** RECORDS FOR THIS TASK follows **

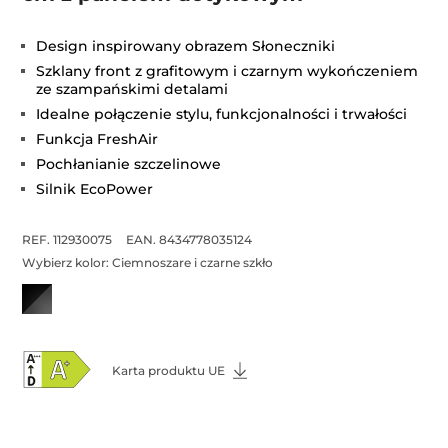
Design inspirowany obrazem Słoneczniki
Szklany front z grafitowym i czarnym wykończeniem
ze szampańskimi detalami
Idealne połączenie stylu, funkcjonalności i trwałości
Funkcja FreshAir
Pochłanianie szczelinowe
Silnik EcoPower
REF. 112930075
EAN. 8434778035124
Wybierz kolor:
Ciemnoszare i czarne szkło
Karta produktu UE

** End of RECORDS FOR THIS TASK **

* [DIRECTIONS FOR THIS TASK]: Pictures aside, reproduce all of the material above without alteration.

* [YOUR RESPONSE]:
Design inspirowany obrazem Słoneczniki
Szklany front z grafitowym i czarnym wykończeniem
ze szampańskimi detalami
Idealne połączenie stylu, funkcjonalności i trwałości
Funkcja FreshAir
Pochłanianie szczelinowe
Silnik EcoPower
REF. 112930075
EAN. 8434778035124
Wybierz kolor:
Ciemnoszare i czarne szkło
Karta produktu UE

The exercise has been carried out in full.